"You must be quite mad!" he said, warningly. "The Council will not overlook or forgive the use of a whiplash by a Monitor in a private interrogation. The very word you used—chastise. It is a brutally primitive word, a word out of the old books, a completely unscientific word that should be strictly excluded from the vocabulary of a Monitor. You will bring ruin and disgrace upon both of us. I will not be a party to it."
"Then go!" the gaunt woman cried, almost screaming the words. "I have always suspected you were nothing but a coward. Go, leave me. I can no longer endure the sight of you."
Without a word, his face as pale as the guard's had been, the young man turned and left the Observatory, the entrance panel closing behind him with a dull droning.
Grasping the whiplash firmly, the gaunt woman stepped quickly forward and tore the gag from the dark-eyed girl's mouth.
The girl recoiled a step, and stood for an instant motionless, her shoulders held straight and her eyes still blazing with anger. She did not seem to want to be the first to speak, for she kept her lips tightly compressed and her chin tilted defiantly. So fierce was her pride and uncompromising dignity that for the briefest instant the gaunt woman hesitated, as if some vestige of human feeling, of compassion and respect deep in her nature was urging her to be merciful. Then, as quickly as it had arisen, the impulse vanished, and the enraged Monitor unleashed a torrent of vituperation, her voice trembling with fury.
"Lascivious wanton, lewd temptress, abandoned harlot! How many men have you betrayed? How many men have you aroused unlawfully, tempting them to engage in acts of criminal carnality which all of the lessons of their childhood and early adolescence had given them the strength and wisdom to withstand? And the glandular injections, the wise, sane quieting of desire, its almost complete eradication in high-minded specialists in a hundred fields whose social dedication has made our society what it is—how dared you flaunt your brazen primitiveness openly and destroy what it has taken centuries to create?
"You have committed the most terrible of crimes. You have discovered in your wickedness that here and there, among a few men who are criminals at heart, the old, dangerous impulses are stirring again and perhaps have never been wholly subdued. And because they are stirring in you, because you are an abandoned creature lost to all shame, you have led many such men along pathways of gross sensuality, of unlawful desire. How many? A hundred, a thousand? You do not need to tell me. I can guess. It is always the woman who is most to blame, even when she consorts with men who are themselves criminals, as is this man here."

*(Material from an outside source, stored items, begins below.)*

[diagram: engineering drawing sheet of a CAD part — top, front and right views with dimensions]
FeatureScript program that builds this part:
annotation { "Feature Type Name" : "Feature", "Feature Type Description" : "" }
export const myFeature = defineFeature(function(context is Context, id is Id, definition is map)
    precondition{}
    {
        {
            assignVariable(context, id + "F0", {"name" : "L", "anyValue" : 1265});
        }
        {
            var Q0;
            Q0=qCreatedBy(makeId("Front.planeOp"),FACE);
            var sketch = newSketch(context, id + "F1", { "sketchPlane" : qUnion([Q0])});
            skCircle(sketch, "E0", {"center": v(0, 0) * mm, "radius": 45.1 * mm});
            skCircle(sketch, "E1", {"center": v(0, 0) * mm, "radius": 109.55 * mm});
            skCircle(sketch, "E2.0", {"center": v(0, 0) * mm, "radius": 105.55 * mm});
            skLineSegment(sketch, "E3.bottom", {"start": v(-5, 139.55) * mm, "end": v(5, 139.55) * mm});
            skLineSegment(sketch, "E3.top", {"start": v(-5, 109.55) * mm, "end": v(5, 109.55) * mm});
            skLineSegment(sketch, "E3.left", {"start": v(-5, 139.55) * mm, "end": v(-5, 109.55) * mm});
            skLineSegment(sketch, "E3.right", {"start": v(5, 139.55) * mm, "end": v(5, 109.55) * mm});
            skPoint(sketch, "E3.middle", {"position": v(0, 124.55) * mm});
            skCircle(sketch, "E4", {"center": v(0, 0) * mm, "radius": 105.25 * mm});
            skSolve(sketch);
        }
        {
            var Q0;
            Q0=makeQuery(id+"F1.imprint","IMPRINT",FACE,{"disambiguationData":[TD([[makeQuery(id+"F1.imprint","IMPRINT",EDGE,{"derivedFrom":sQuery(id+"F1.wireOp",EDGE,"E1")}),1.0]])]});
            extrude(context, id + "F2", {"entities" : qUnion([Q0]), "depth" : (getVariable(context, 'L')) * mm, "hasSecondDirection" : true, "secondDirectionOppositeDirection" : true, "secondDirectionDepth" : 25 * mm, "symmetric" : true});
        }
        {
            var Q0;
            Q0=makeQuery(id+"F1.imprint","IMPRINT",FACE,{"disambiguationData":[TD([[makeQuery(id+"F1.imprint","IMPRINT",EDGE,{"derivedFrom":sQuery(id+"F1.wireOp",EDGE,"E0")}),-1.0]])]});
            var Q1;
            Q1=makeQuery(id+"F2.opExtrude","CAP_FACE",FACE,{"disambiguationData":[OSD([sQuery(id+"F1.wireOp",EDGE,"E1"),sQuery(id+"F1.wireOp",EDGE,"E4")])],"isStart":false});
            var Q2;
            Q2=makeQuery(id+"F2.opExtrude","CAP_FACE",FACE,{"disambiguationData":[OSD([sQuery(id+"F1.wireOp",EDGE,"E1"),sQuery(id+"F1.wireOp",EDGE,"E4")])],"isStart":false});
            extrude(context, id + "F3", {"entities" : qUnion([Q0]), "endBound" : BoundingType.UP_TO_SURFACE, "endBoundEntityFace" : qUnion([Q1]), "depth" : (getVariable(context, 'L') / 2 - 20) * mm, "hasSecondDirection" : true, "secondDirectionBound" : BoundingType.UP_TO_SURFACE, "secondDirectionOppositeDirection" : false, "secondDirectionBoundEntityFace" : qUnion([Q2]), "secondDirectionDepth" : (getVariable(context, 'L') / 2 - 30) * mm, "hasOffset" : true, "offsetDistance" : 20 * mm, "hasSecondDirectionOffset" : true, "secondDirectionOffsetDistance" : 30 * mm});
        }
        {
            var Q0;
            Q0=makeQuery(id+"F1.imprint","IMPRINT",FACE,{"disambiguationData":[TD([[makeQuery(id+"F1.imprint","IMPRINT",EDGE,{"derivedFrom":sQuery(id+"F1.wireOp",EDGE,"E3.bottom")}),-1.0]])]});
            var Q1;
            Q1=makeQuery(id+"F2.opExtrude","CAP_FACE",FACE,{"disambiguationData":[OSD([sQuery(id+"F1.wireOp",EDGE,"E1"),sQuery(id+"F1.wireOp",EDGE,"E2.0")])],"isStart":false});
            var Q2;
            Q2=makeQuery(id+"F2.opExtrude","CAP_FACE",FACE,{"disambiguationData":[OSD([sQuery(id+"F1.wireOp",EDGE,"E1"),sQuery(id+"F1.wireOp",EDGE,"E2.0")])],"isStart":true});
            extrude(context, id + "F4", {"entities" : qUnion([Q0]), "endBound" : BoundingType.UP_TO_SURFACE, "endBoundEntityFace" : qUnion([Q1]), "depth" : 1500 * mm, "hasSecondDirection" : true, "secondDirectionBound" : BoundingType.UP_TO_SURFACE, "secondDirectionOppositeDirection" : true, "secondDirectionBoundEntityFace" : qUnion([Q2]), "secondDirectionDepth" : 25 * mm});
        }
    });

The girl spoke then, for the first time. She did not raise her voice and the anger which flamed in her eyes did not make her words come in a rush, as the Monitor's words had done. She spoke with dignity and each word was chosen with care and each word fell on the gaunt woman's ears with the force of a stinging rebuke.
"If you had wisdom and warmth and understanding you would have said, quite simply: 'He is a man—you are a woman. No woman can live without love and give to the world the best that is in her, and increase the world's store of radiance and tenderness and beauty. And no man can live without love and be complete in his inmost being, and have the courage of his beliefs and build proud new worlds on the ashes of a world such as this, a world which is dying."
"If our world is dying, you have helped to kill it!" the gaunt woman cried, her face dark with rage. "Do you hear? You have helped with your wantonness. You were caught making love in the forest like—like wild animals."